25 I infer that the drawings from the first defendant’s line of credit account which were applied to the second defendant’s account with Westpac, and those which were applied in reduction of the loans secured by mortgages, were drawn by the second defendant acting under power of attorney. His knowledge and understanding of the plaintiff’s mistake, when acting for the first defendant as her agent, would be imputed to her. Hence I infer that both defendants had actual knowledge, or at least imputed knowledge in the case of the first defendant, that the drawings were permitted by the plaintiff by mistake.

26 In those circumstances, and possibly, in the case of the second defendant, even if he had not had such knowledge, the second defendant is liable in an action for restitution, or as it would formerly have been characterised, in an action for money had and received, for the drawings permitted by the plaintiff by mistake, which were applied for his benefit. …

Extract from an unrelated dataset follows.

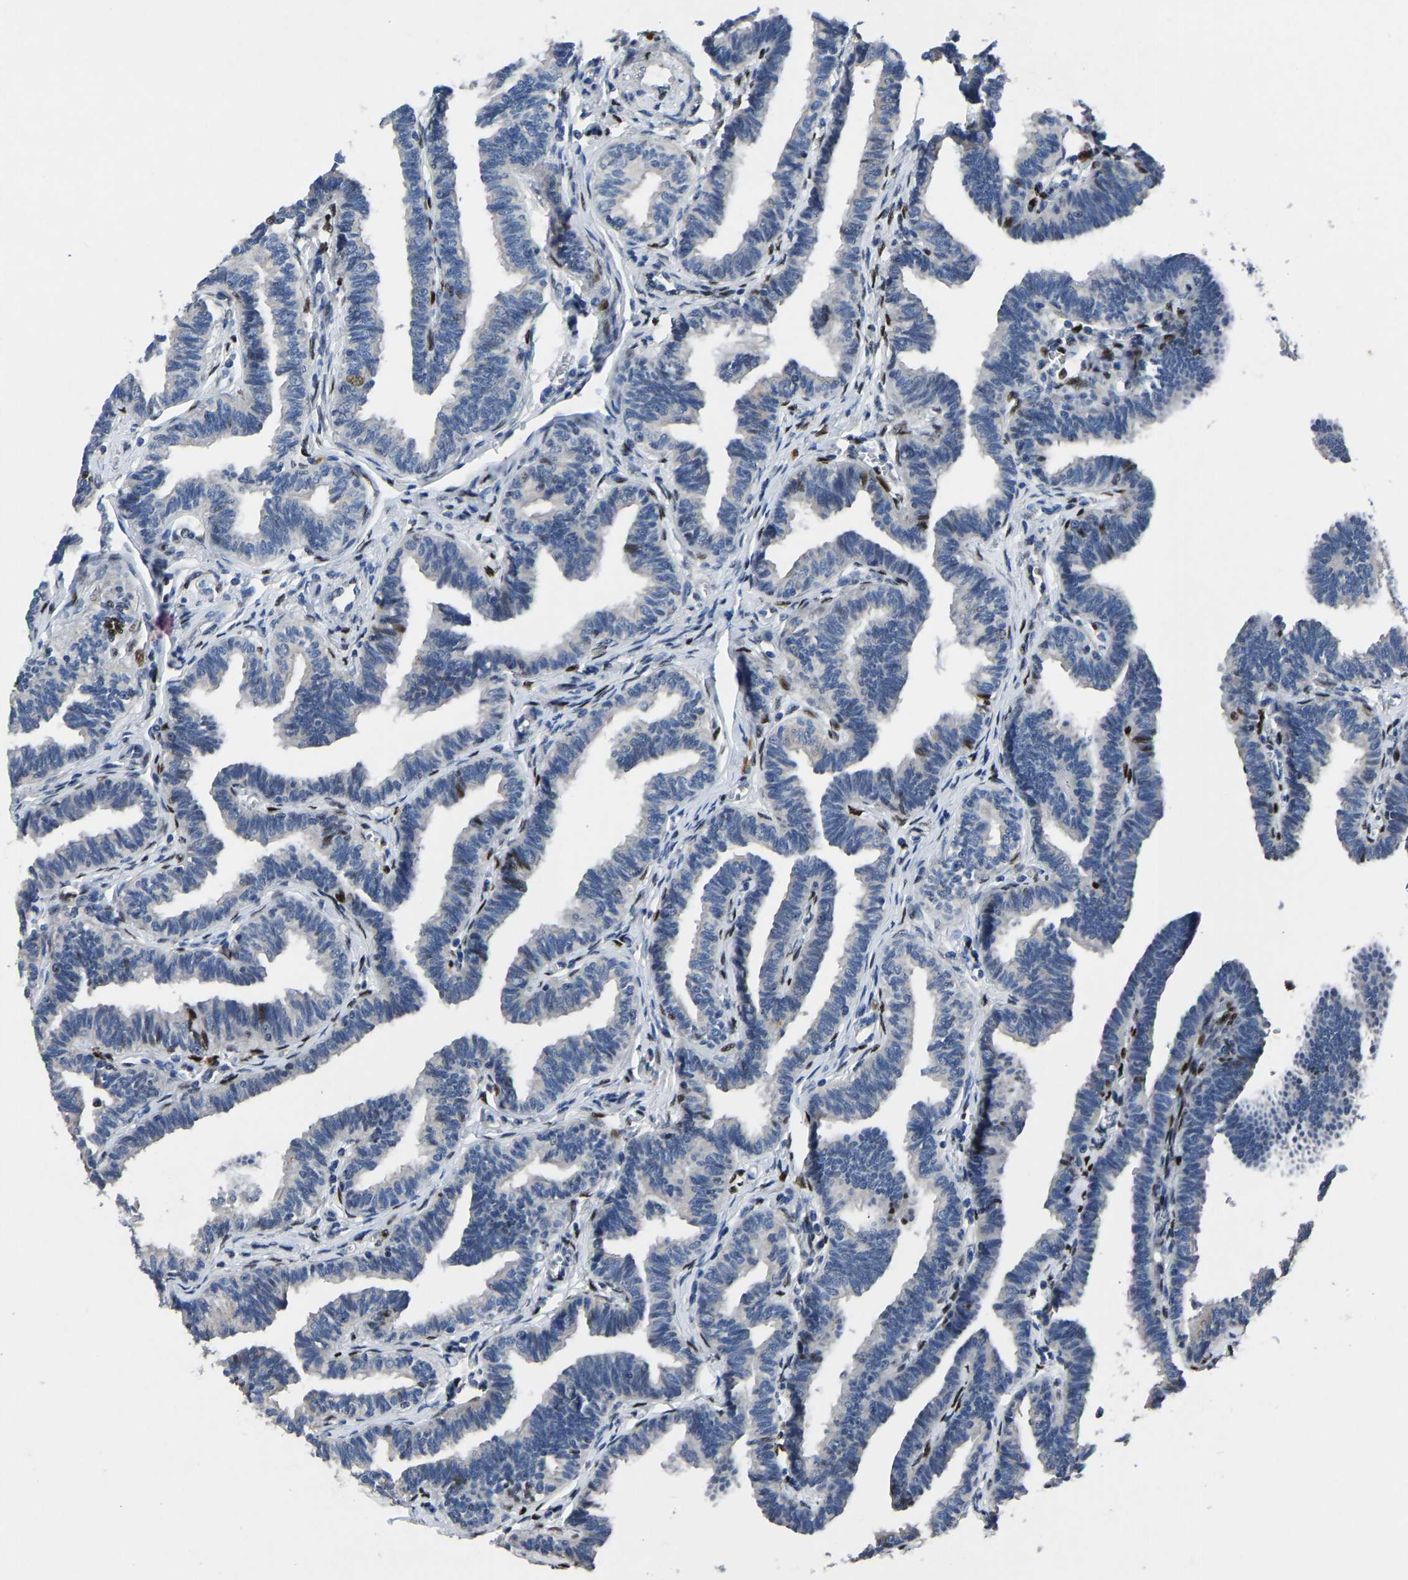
{"staining": {"intensity": "negative", "quantity": "none", "location": "none"}, "tissue": "fallopian tube", "cell_type": "Glandular cells", "image_type": "normal", "snomed": [{"axis": "morphology", "description": "Normal tissue, NOS"}, {"axis": "topography", "description": "Fallopian tube"}, {"axis": "topography", "description": "Ovary"}], "caption": "This is a image of immunohistochemistry (IHC) staining of normal fallopian tube, which shows no expression in glandular cells.", "gene": "EGR1", "patient": {"sex": "female", "age": 23}}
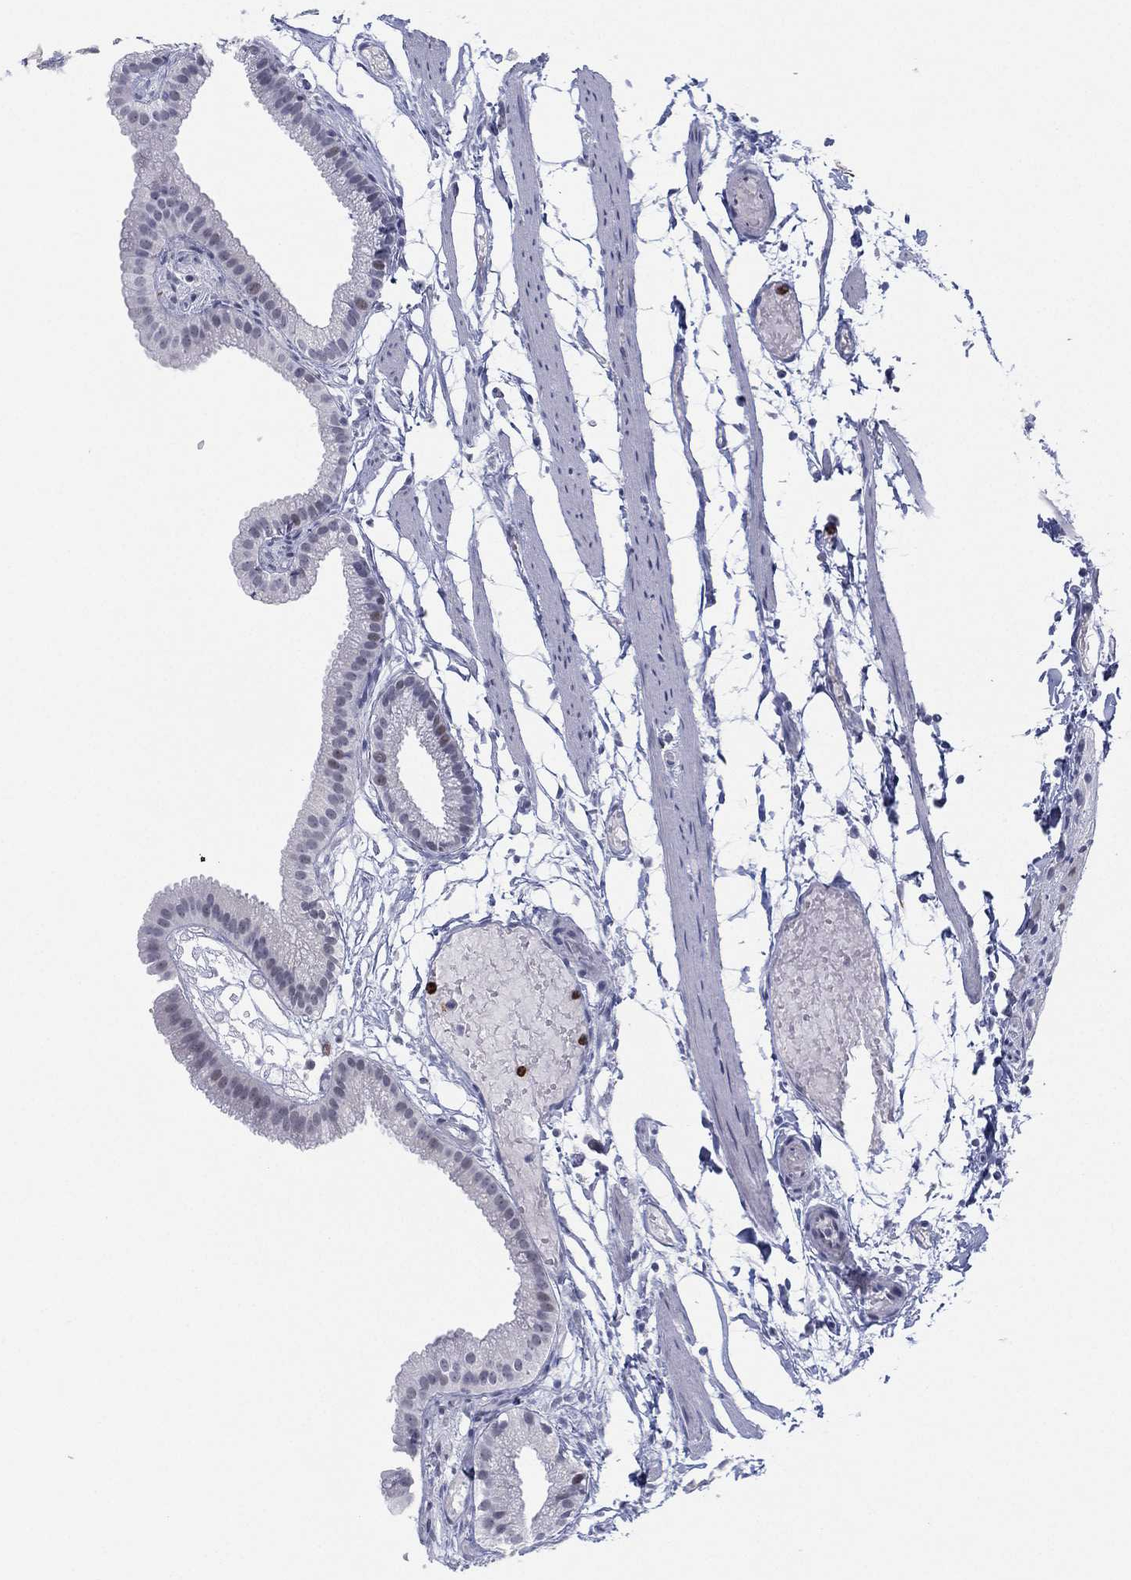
{"staining": {"intensity": "moderate", "quantity": "<25%", "location": "nuclear"}, "tissue": "gallbladder", "cell_type": "Glandular cells", "image_type": "normal", "snomed": [{"axis": "morphology", "description": "Normal tissue, NOS"}, {"axis": "topography", "description": "Gallbladder"}], "caption": "Brown immunohistochemical staining in benign gallbladder shows moderate nuclear staining in approximately <25% of glandular cells.", "gene": "CD177", "patient": {"sex": "female", "age": 45}}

29 The moneys received by the defendants from the accounts, with knowledge that they were permitted to be drawn as a result of mistake, when the moneys were paid without any consideration passing from the defendants to the plaintiff other than the original promise made by the first defendant in her loan agreement, were at that time impressed with either a constructive or resulting trust in favour of the plaintiff. ..

30 Those moneys were not used as contributions to the purchase price of properties acquired by the first defendant. I do not accept that the plaintiff is entitled to declarations that properties of the first defendant are held by her on trust for the plaintiff. However, as certain of the payments can be traced as having been used to reduce the mortgage debts secured over the properties at Great Western Highway, Springwood, and Great Western Highway, Hazelbrook, the court may treat those lands as charged with the payment to the plaintiff of the amounts so applied. ..

31 There is no evidence that the interests of innocent third parties would be adversely affected by an order charging those lands. The charge will not affect the rights of the registered mortgagees to exercise their power of sale, and will not affect the interests of any other person having prior security over the property without notice of the plaintiff’s claim. It would be against good conscience for the defendants to be permitted to receive any surplus proceeds of sale of the property, free of the plaintiff’s claim for repayment, where the plaintiff’s money was applied to reduce the mortgage debts. That charge should also secure interest on the moneys so applied at the contractual rate.”